**Activity**
Show each line of the listing below that contains the string "sistema". Treat uppercase and lowercase letters as different.

### Records for this exercise ###

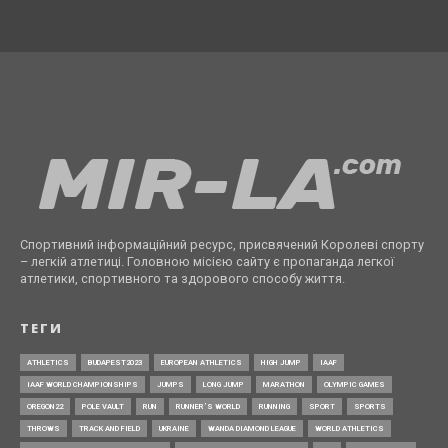
Спортивний інформаційний ресурс, присвячений Королеві спорту
– легкій атлетиці. Головною місією сайту є пропаганда легкої
атлетики, спортивного та здорового способу життя.
ТЕГИ
ATHLETICS
BUDAPEST2023
EUROPEAN ATHLETICS
HIGH JUMP
IAAF
IAAF WORLD CHAMPIONSHIPS
JUMPS
LONG JUMP
MARATHON
OLYMPIC GAMES
OREGON22
POLE VAULT
RUN
RUNNER’S WORLD
RUNNING
SPORT
SPORTS
THROWS
TRACK AND FIELD
UKRAINE
WANDA DIAMOND LEAGUE
WORLD ATHLETICS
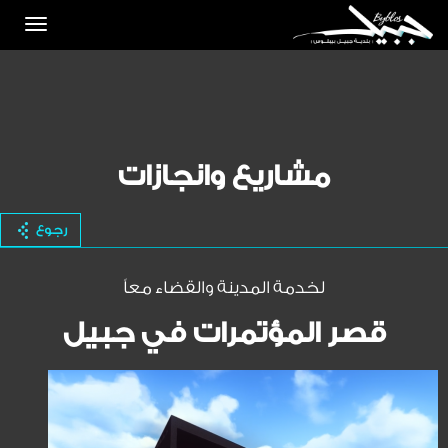
Toggle
igation
مشاريع وانجازات
رجوع
لخدمة المدينة والقضاء معاً
قصر المؤتمرات في جبيل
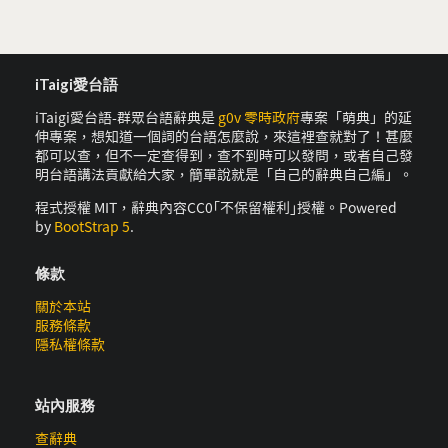
iTaigi愛台語
iTaigi愛台語-群眾台語辭典是
g0v 零時政府
專案「萌典」的延
伸專案，想知道一個詞的台語怎麼說，來這裡查就對了！甚麼
都可以查，但不一定查得到，查不到時可以發問，或者自己發
明台語講法貢獻給大家，簡單說就是「自己的辭典自己編」。
程式授權 MIT，辭典內容CC0｢不保留權利｣授權。Powered
by
BootStrap 5
.
條款
關於本站
服務條款
隱私權條款
站內服務
查辭典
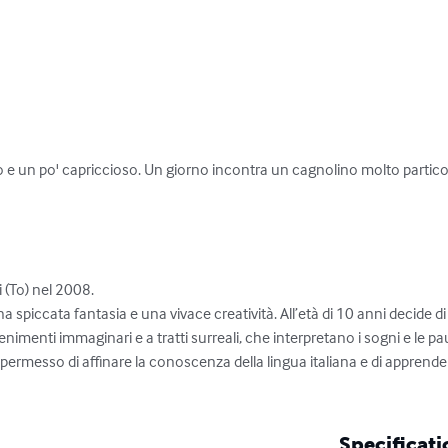
e un po' capriccioso. Un giorno incontra un cagnolino molto particola
 (To) nel 2008.

 spiccata fantasia e una vivace creatività. All’età di 10 anni decide di s
nimenti immaginari e a tratti surreali, che interpretano i sogni e le paur
a permesso di affinare la conoscenza della lingua italiana e di apprendere
Specificati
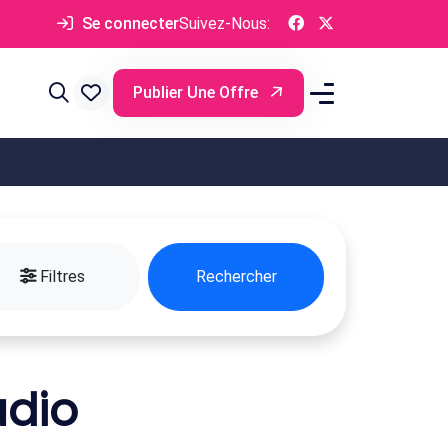
Se connecter
Suivez-Nous:
Publier Une Offre
Filtres
Rechercher
udio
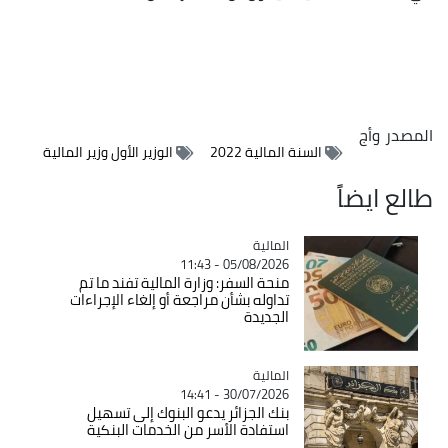
المصدر
وأج
السنة المالية 2022
الوزير الأول وزير المالية
طالع ايضاً
المالية
Catégorie
05/08/2026 - 11:43
منحة السفر: وزارة المالية تفند ما تم
تداوله بشأن مراجعة أو إلغاء الإجراءات
الجديدة
المالية
Catégorie
30/07/2026 - 14:41
بنك الجزائر يدعو البنوك إلى تسهيل
استفادة الأسر من الخدمات البنكية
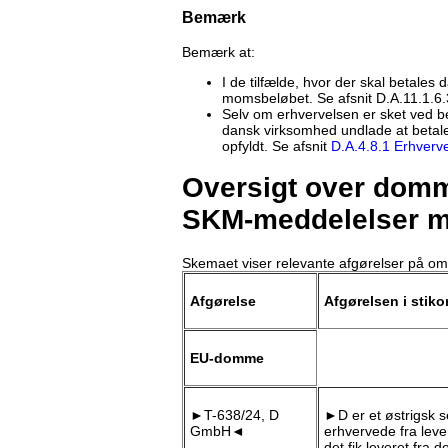
Bemærk
Bemærk at:
I de tilfælde, hvor der skal betales 
momsbeløbet. Se afsnit D.A.11.1.6.
Selv om erhvervelsen er sket ved 
dansk virksomhed undlade at betale
opfyldt. Se afsnit
D.A.4.8.1 Erhverv
Oversigt over domme
SKM-meddelelser m
Skemaet viser relevante afgørelser på om
Afgørelse
Afgørelsen i stiko
EU-domme
►T-638/24, D
►D er et østrigsk 
GmbH◄
erhvervede fra lev
det fik leveret fra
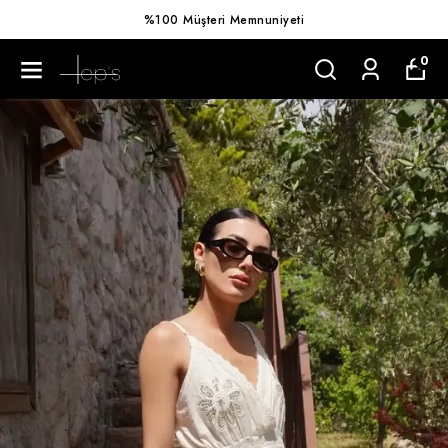
%100 Müşteri Memnuniyeti
0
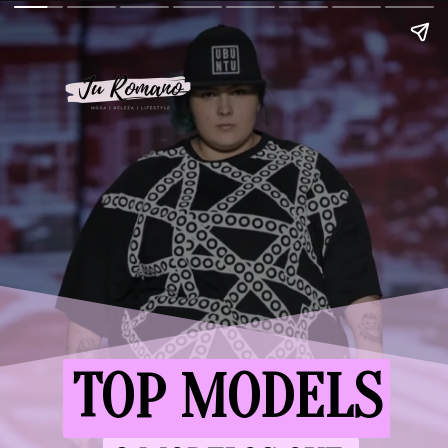
TOP MODELS
TOP MODELS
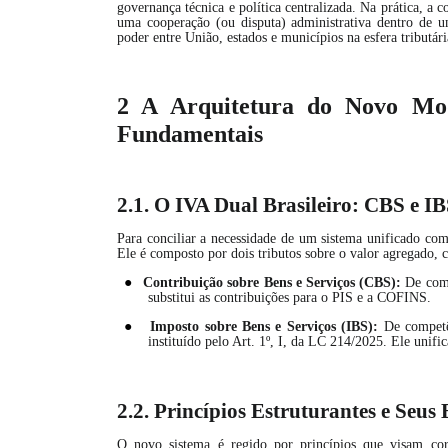
governança técnica e política centralizada. Na prática, a c
uma cooperação (ou disputa) administrativa dentro de u
poder entre União, estados e municípios na esfera tributári
2 A Arquitetura do Novo Mod
Fundamentais
2.1. O IVA Dual Brasileiro: CBS e I
Para conciliar a necessidade de um sistema unificado com
Ele é composto por dois tributos sobre o valor agregado,
●
Contribuição sobre Bens e Serviços (CBS):
De compe
substitui as contribuições para o PIS e a COFINS.
●
Imposto sobre Bens e Serviços (IBS):
De competên
instituído pelo Art. 1º, I, da LC 214/2025. Ele unifi
2.2. Princípios Estruturantes e Seus 
O novo sistema é regido por princípios que visam cor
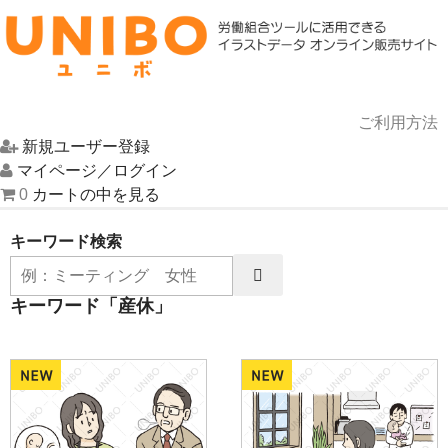
ご利用方法
新規ユーザー登録
HOME
マイページ／ログイン
0
カートの中を見る
イラスト一覧
キーワード検索
UNIBOについて
キーワード「産休」
お問い合わせ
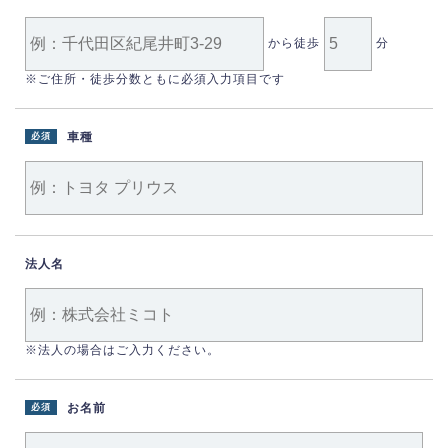
から徒歩
分
※ご住所・徒歩分数ともに必須入力項目です
車種
必須
法人名
※法人の場合はご入力ください。
お名前
必須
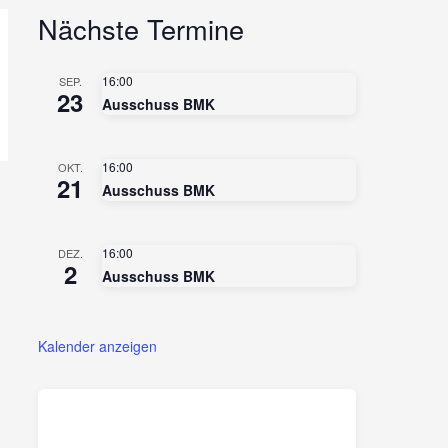
Nächste Termine
16:00
SEP.
23
Ausschuss BMK
16:00
OKT.
21
Ausschuss BMK
16:00
DEZ.
2
Ausschuss BMK
Kalender anzeigen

###

**Solution to this task**
Para conciliar a necessidade de um sistema unificado com
O novo sistema é regido por princípios que visam cor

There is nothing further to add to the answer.